[Stored entries]
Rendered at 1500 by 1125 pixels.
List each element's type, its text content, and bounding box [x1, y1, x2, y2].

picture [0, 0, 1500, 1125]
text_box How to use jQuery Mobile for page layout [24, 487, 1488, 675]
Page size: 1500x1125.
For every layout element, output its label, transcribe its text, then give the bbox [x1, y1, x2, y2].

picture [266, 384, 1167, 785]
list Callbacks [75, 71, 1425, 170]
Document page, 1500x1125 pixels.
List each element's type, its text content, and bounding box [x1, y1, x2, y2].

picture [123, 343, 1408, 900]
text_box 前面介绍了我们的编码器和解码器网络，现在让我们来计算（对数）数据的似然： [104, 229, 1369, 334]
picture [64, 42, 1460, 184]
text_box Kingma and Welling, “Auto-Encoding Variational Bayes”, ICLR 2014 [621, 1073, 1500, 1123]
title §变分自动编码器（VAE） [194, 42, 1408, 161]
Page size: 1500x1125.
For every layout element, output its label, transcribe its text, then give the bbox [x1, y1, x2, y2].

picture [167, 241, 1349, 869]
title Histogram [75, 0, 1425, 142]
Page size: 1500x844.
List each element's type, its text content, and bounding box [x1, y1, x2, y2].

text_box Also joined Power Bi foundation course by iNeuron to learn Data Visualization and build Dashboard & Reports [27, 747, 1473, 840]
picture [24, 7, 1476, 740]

— To do —
The lines above should be duplicated exactly.

— Problem solution —
Rendered at 1500 by 1125 pixels.
List each element's type, its text content, and bounding box [x1, y1, x2, y2].

picture [0, 0, 1500, 1125]
text_box How to use jQuery Mobile for page layout [24, 487, 1488, 675]
Page size: 1500x1125.
For every layout element, output its label, transcribe its text, then give the bbox [x1, y1, x2, y2].

picture [266, 384, 1167, 785]
list Callbacks [75, 71, 1425, 170]
Document page, 1500x1125 pixels.
List each element's type, its text content, and bounding box [x1, y1, x2, y2].

picture [123, 343, 1408, 900]
text_box 前面介绍了我们的编码器和解码器网络，现在让我们来计算（对数）数据的似然： [104, 229, 1369, 334]
picture [64, 42, 1460, 184]
text_box Kingma and Welling, “Auto-Encoding Variational Bayes”, ICLR 2014 [621, 1073, 1500, 1123]
title §变分自动编码器（VAE） [194, 42, 1408, 161]
Page size: 1500x1125.
For every layout element, output its label, transcribe its text, then give the bbox [x1, y1, x2, y2].

picture [167, 241, 1349, 869]
title Histogram [75, 0, 1425, 142]
Page size: 1500x844.
List each element's type, its text content, and bounding box [x1, y1, x2, y2].

text_box Also joined Power Bi foundation course by iNeuron to learn Data Visualization and build Dashboard & Reports [27, 747, 1473, 840]
picture [24, 7, 1476, 740]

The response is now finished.